“A little,” he replied. “German soldiers and downed pilots were housed over at a prisoner of war camp on Pembury Road. Many of the prisoners worked on local farms to supply the rest of the country with food.”
She looked at a half-timbered house outside the window, sitting above a fruit orchard and a field of ewes guarding their lambs. “Are the buildings still there?”
“No, there’s a grammar school on the property now.”
“Have you ever been to Breydon Court?”
He flashed her a curious look in the mirror. “Most people have never even heard of Breydon Court.”
She shrugged. “I’m doing some research for a story.”
“I took a passenger there once,” he said as he swerved into the other lane to avoid a pack of cyclists. “I had to drop him off at the front gate.”
They drove through a neighborhood and then down a quiet street that ended at an ornamental gate made of wrought-iron slats.
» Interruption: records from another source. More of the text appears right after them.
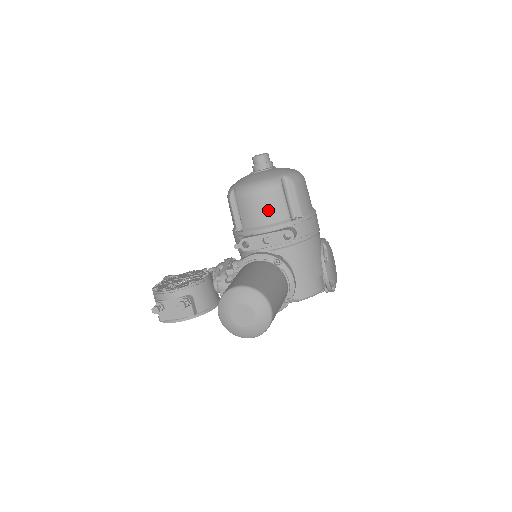
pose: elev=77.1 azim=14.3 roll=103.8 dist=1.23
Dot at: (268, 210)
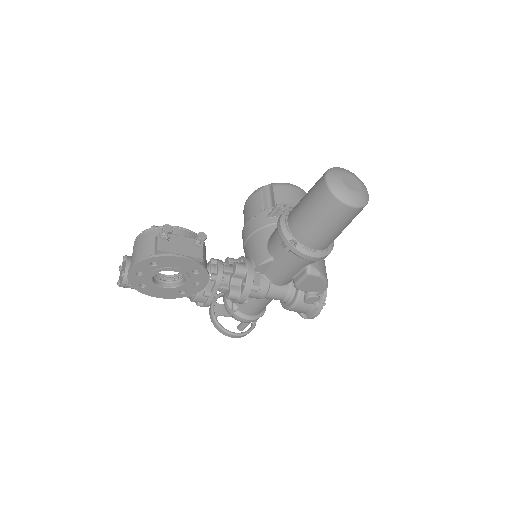
Dot at: occluded
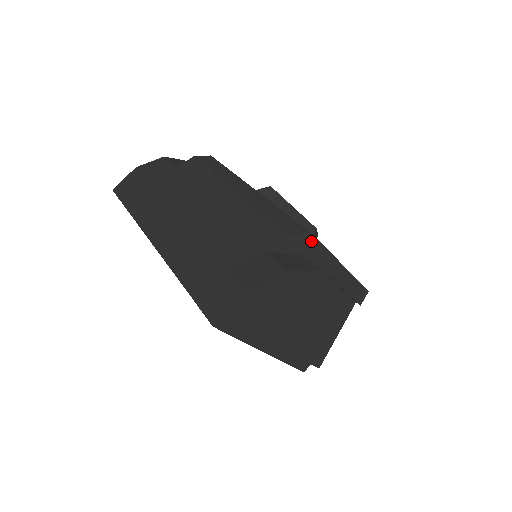
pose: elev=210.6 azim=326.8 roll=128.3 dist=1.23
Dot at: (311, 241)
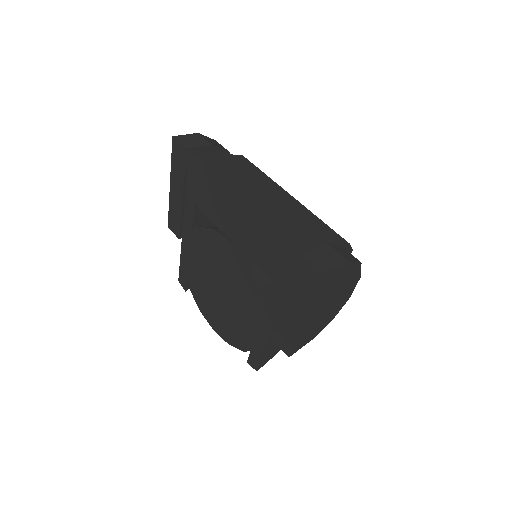
Dot at: occluded
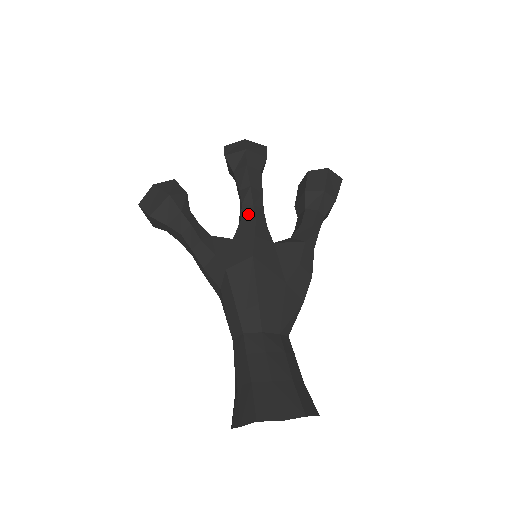
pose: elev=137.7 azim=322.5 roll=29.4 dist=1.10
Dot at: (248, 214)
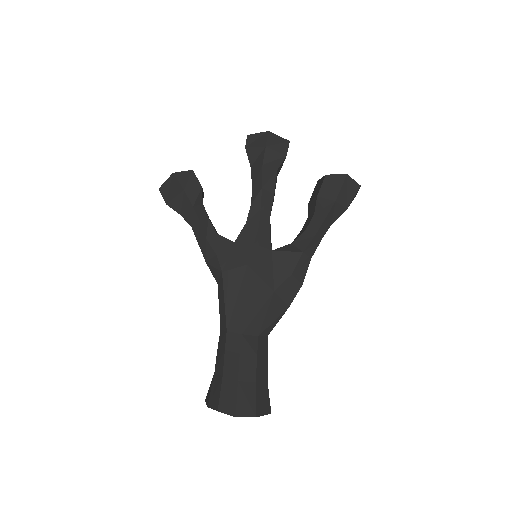
Dot at: (254, 218)
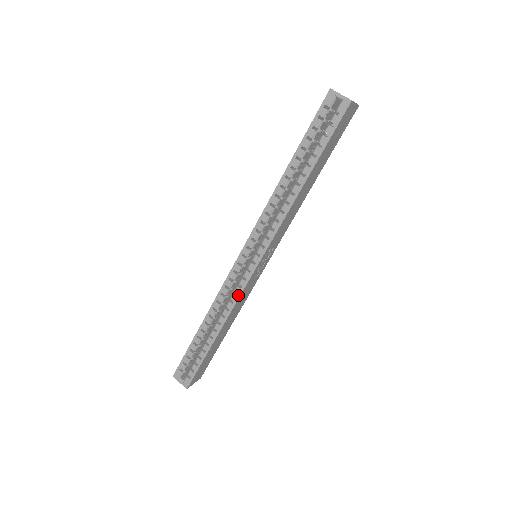
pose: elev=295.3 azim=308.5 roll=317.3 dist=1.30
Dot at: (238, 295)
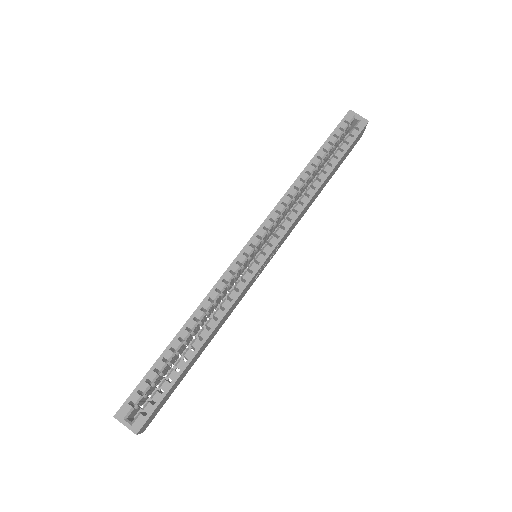
Dot at: (240, 291)
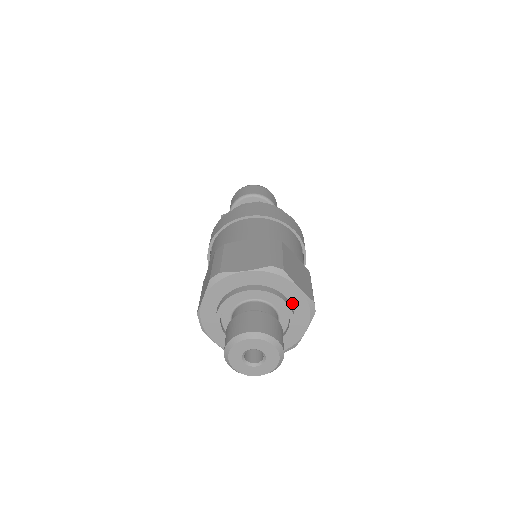
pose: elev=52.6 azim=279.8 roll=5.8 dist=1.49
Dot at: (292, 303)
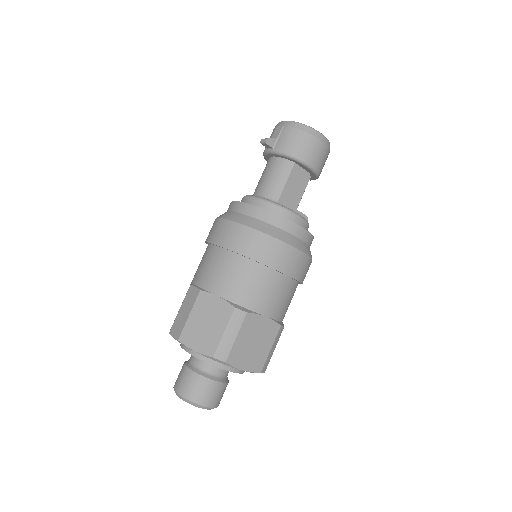
Dot at: occluded
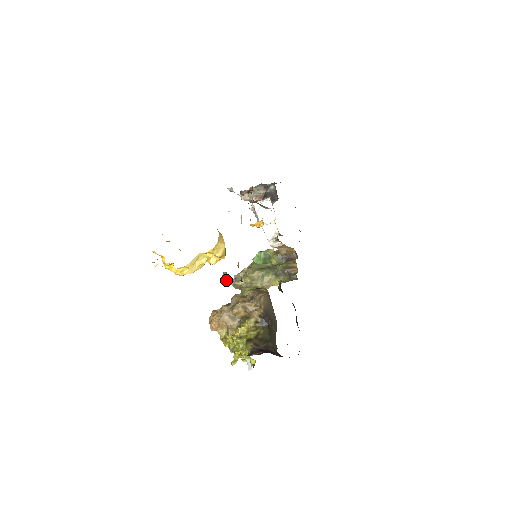
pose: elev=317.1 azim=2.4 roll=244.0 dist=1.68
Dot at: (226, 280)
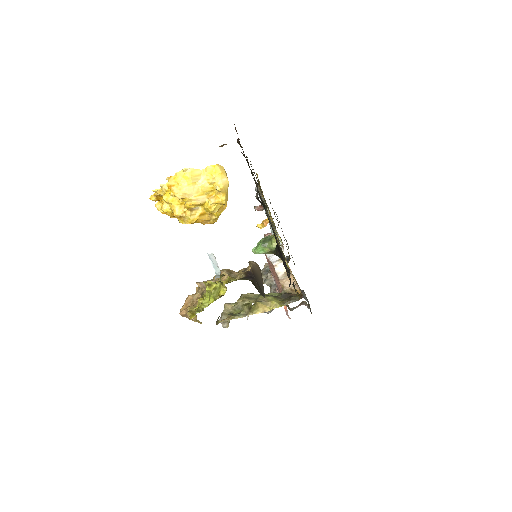
Dot at: (223, 144)
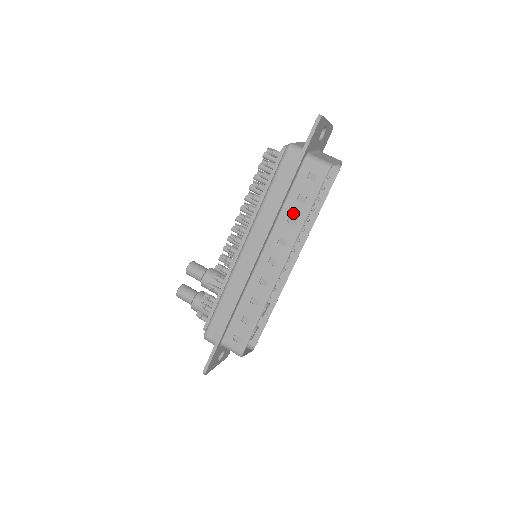
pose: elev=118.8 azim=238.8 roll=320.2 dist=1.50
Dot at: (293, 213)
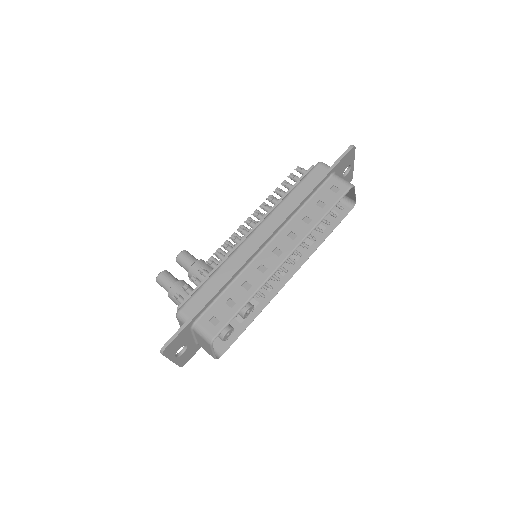
Dot at: (310, 214)
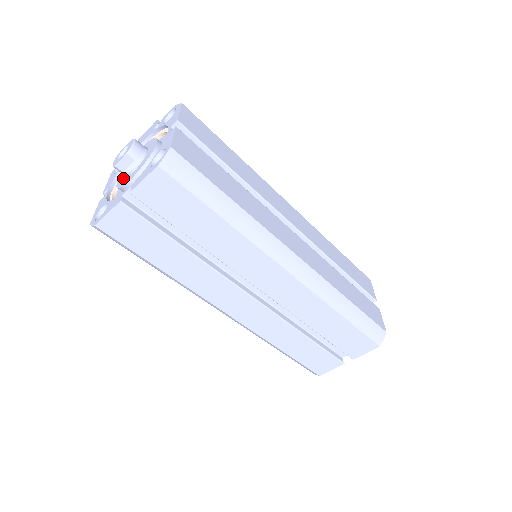
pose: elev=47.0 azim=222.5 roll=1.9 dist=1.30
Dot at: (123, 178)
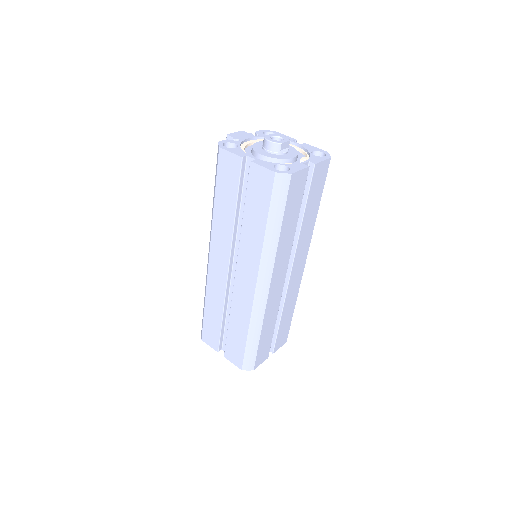
Dot at: (272, 154)
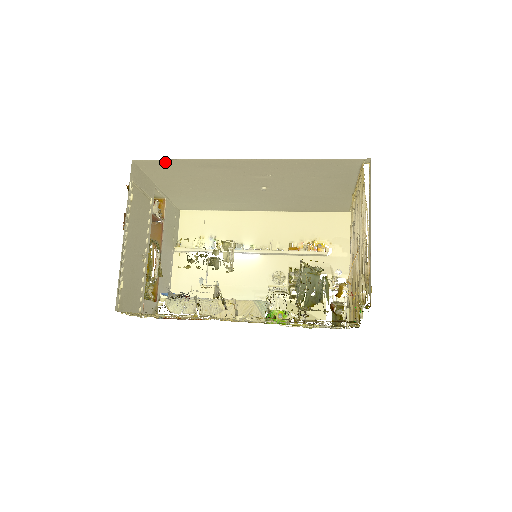
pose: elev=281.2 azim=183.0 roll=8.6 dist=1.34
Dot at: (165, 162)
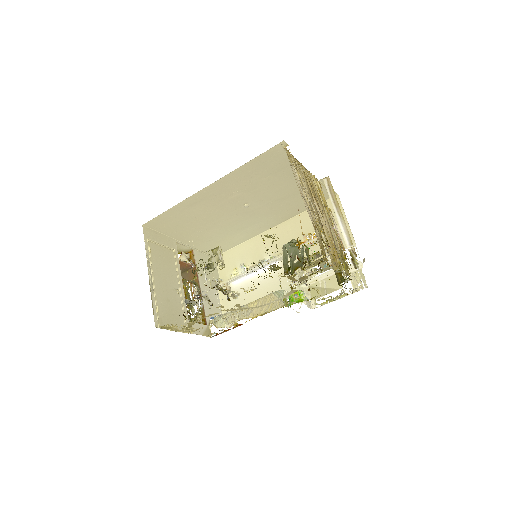
Dot at: (163, 217)
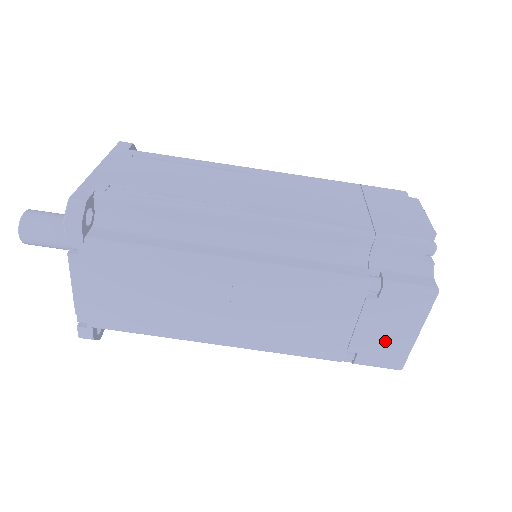
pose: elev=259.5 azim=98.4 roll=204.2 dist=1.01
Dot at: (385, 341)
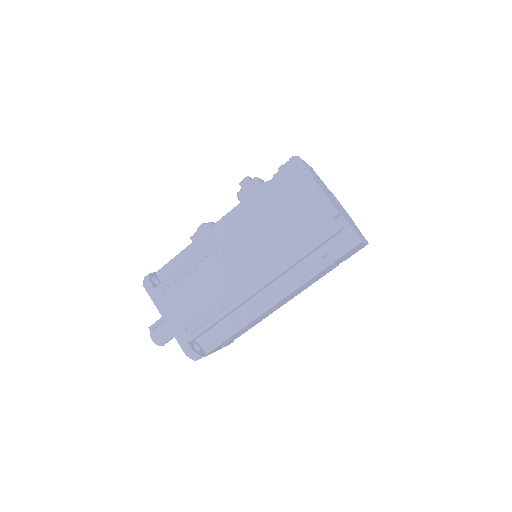
Dot at: (352, 253)
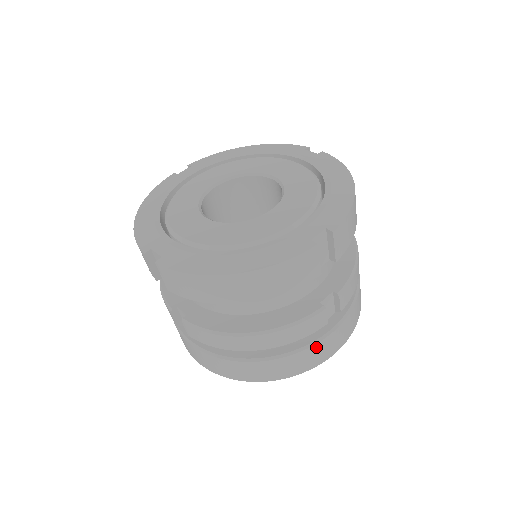
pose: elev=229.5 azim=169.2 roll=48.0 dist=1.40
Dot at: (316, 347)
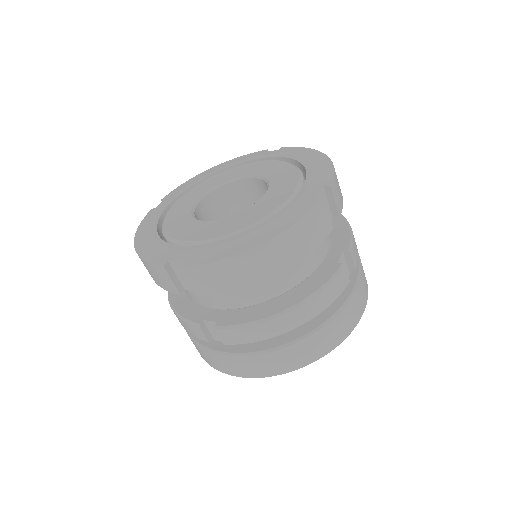
Dot at: (347, 309)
On the other side, tufts of white-and-fuchsia rhododendrons padded both sides of a driveway.
“There’s an intercom.” The driver pointed toward the stone pillar on the right of the gate. “Do you want me to wait?”
“No,” she said. “I’m hoping to be here for a while.”
The gates were locked, so Quenby tried the intercom. When no one answered, she found a seat on the curb, hoping a vehicle would come in or out of the estate this afternoon. In the meantime, she decided to review her notes again on the Ricker family.
In her research, she’d discovered there were dozens of reasons why men and women became traitors—money, power, politics, devotion to a lover or family member. But it didn’t seem like the Rickers needed any of Germany’s reichsmarks, and they were already powerful in England.
If Lady Ricker had committed treason, why had she risked death by hanging to cripple the country where she lived? Or was her hatred for the Jewish people so extreme that she would do anything to exterminate them? The interrogator had said Lady Ricker’s aunt was German. Perhaps her ladyship supported nationalism, like so many others at the time, because of her Germanic roots.
Quenby closed the case over her iPad. She couldn’t fault someone for their loyalty, as long as they didn’t hurt others under the guise of allegiance. Her own grandmother had been born in 1945, while the citizens of Germany were searching for a new identity, recovering from the catastrophe of hatred and loss. Once, Grammy had told her that she followed no one but her Lord. Germany, though, held sweet memories for her, the innocent ones of a child protected by a loving mother who’d been widowed in the last year of the war.
Grammy had wanted to protect Quenby as well. She couldn’t protect her from everything, but she’d introduced her to love and forgiveness, both at home and in a man who’d also felt abandoned as He died on a cross. A man who loved her so much that He gave His very life for her.
She’d forgotten that over the years—that Christ had been left alone in the darkness. He’d suffered horrifically in those last hours because of His love, but instead of bitterness, He chose to forgive.
And it was His forgiveness that changed everything.
A blue coupe pulled in front of Quenby, and she stood as the front gate opened. Sighing, she hurried to the driver’s side of the car, hoping that Mrs. McMann was inside. Confrontations like this were her least favorite part of the job, but necessary if someone refused to communicate with her via e-mail or phone.
A woman in her seventies was driving the car, her eyes shaded by sunglasses. She inched down her window as Quenby stepped up beside her.
Quenby smiled. “Good afternoon.”
The woman didn’t return the greeting. “You’re not from this area.”
“I live in London.”
“But you’re from America.”
Quenby nodded, sticking her hands into the pockets of her denim jacket. “The state of Tennessee. On the eastern side of the US.”
“I know where Tennessee is,” the woman snapped.
“My name is Quenby Vaughn. I’m trying to speak with Mrs. McMann.”
The woman removed her sunglasses, her eyebrows bowed into two sickles above her glare. “Did you not receive my e-mail?”
“I did, but—”
“Then you will return to London this afternoon and tell your supervisor that there will be no story written about my mother or any other member of the Ricker family.”
The car crept forward, and Quenby followed it toward the gate. “Was someone else in your family spying for Germany as well?”
Mrs. McMann braked again before lowering her window farther. “I don’t know what fantasy you and your syndicate are trying to create, Miss Vaughn, but there’s no story here, at least not one based on facts.”
“Your mother was interviewed by an advisory committee in 1948 about suspicions that she assisted the enemy. If she was innocent, then she was the victim of a witch hunt.”
“My mother was no witch.”
“I’m only after the truth, Mrs. McMann. If you tell me her story, I’ll set the record straight.”
The woman stiffened. “Don’t try and teach me how to suck eggs.”